I became interested in water safety when I was at school. No one drinks from the water fountain upstairs because it tastes metallic, and there is a green stain around the drain. I did some research on water safety and then emailed the CRD water station, who invited me for a tour. I learned about water safety guidelines, and they connected me to the lab that they use, who offered to test the water at my school. When the results came back we found that the water from that fountain had high copper levels; this explained the weird stain and the taste. The levels were high enough to cause a bad taste but not high enough to be dangerous. I wondered how good people are at being able to predict if water is safe before consuming it, and can we use water filters to make it safe? My hypothesis was that we can’t trust our senses or our filters to detect safe water. My project tested this idea by preparing various samples of both safe and contaminated water, and having participants check to see if they could correctly guess which water was safe, using only their senses of sight and smell. I also wanted to see if most common filters removed these contaminants enough to make them safe. I used ‘JNW Direct’ Drinking water strips to test each sample to confirm that the samples actually had contamination. I wrote the contaminant name and amount on the jar, then covered it up with tape so that my test subjects didn’t know what was in each jar and neither did I.

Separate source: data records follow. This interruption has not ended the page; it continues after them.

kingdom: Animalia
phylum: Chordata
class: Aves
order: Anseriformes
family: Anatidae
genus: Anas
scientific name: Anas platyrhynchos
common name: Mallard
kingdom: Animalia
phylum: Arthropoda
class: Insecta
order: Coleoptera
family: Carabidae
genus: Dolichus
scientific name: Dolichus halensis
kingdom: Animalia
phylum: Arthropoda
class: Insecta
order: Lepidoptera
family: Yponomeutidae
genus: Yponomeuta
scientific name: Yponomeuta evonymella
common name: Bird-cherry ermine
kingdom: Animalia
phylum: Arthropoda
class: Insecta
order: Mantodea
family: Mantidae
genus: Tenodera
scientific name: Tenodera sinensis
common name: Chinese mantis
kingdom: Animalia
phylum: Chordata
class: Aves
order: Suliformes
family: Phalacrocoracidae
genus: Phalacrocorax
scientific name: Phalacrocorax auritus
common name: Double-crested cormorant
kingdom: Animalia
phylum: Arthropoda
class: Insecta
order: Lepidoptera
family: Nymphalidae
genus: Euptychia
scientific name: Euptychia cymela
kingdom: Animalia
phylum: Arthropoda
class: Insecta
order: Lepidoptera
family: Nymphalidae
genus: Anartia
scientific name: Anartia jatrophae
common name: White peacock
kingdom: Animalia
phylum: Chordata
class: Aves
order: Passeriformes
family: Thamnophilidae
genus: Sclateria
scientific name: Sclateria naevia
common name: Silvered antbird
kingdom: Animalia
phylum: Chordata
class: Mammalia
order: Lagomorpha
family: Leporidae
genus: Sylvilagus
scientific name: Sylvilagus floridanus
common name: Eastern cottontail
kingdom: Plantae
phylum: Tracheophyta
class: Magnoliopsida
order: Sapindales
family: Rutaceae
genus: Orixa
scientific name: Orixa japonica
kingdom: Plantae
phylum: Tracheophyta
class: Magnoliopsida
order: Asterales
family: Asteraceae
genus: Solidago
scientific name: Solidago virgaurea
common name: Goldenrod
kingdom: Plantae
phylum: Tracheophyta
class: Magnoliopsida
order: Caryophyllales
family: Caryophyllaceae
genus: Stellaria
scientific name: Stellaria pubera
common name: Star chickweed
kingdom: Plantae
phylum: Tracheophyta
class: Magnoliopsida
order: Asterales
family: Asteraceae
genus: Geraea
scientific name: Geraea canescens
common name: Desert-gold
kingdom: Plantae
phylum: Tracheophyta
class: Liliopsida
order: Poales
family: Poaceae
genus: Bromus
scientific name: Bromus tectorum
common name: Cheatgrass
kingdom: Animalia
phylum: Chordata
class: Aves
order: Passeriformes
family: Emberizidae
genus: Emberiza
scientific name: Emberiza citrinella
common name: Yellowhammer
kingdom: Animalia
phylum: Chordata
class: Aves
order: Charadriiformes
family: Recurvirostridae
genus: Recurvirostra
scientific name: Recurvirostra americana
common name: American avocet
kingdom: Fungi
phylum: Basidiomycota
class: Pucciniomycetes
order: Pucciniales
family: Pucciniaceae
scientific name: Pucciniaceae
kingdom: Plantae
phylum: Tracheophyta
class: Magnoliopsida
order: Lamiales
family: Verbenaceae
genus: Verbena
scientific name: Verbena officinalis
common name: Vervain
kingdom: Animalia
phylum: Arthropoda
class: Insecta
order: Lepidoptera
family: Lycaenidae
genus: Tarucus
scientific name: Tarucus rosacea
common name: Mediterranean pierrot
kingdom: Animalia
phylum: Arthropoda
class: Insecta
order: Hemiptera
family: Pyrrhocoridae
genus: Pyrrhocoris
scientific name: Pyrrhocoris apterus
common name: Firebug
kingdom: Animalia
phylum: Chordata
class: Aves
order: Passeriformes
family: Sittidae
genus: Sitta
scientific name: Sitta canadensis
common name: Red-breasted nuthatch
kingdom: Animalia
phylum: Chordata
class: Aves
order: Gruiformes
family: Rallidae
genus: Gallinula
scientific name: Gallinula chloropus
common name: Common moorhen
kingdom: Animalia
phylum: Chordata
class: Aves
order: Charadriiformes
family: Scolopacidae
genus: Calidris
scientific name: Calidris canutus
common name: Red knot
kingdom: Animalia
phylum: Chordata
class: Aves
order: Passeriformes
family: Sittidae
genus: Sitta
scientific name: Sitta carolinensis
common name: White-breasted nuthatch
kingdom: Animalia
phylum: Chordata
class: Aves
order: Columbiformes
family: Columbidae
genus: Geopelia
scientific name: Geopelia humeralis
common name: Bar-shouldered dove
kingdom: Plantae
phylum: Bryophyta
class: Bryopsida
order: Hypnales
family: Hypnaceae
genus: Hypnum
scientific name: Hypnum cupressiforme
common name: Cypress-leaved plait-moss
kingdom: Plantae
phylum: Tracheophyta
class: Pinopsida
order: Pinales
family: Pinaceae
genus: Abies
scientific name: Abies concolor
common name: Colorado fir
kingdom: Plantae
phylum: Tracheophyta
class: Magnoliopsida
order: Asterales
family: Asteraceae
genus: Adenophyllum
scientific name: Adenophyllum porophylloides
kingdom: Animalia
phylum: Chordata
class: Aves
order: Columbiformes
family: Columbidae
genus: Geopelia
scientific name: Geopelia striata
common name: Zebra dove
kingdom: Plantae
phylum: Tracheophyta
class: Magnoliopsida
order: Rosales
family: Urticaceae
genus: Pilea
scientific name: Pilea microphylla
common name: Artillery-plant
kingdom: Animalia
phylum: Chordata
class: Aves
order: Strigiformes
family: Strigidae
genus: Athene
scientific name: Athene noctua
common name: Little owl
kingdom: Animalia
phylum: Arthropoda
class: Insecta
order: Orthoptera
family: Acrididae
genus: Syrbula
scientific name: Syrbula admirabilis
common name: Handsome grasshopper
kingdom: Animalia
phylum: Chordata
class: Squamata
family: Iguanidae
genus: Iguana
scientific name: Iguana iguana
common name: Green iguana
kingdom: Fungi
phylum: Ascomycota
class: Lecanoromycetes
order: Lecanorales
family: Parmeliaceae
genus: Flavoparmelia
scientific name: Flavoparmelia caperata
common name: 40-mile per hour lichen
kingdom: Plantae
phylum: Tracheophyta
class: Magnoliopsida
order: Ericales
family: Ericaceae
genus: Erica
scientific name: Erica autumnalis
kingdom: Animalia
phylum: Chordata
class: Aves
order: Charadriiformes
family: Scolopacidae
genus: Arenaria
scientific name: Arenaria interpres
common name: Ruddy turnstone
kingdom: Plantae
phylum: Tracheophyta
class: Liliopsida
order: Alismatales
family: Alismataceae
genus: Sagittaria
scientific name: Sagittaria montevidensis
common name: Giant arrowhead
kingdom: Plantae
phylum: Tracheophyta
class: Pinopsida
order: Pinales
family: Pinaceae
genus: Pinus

Once I finished, I ran the samples through a commercial under-counter filter and a Brita filter; the Brita filter did not work as well as the under counter filter, but neither really worked to fully purify the water. I noticed that when water obviously looked cloudy or colored, or had a strong smell, people assumed it was unsafe. My results show that 70% of people guessed correctly on the unsafe samples. And 50% of people guessed the safe samples correctly. This shows that water can taste, smell and/or look bad but not actually be bad. I also learned that water might not smell, taste and/or look bad but actually be very harmful.

People get their water from different sources,including large reservoirs, wells, and even streams. Whatever the water supply, it should be reliably tested and treated. As we noticed with the upstairs water fountain, we cannot trust our senses to protect us from contaminated water.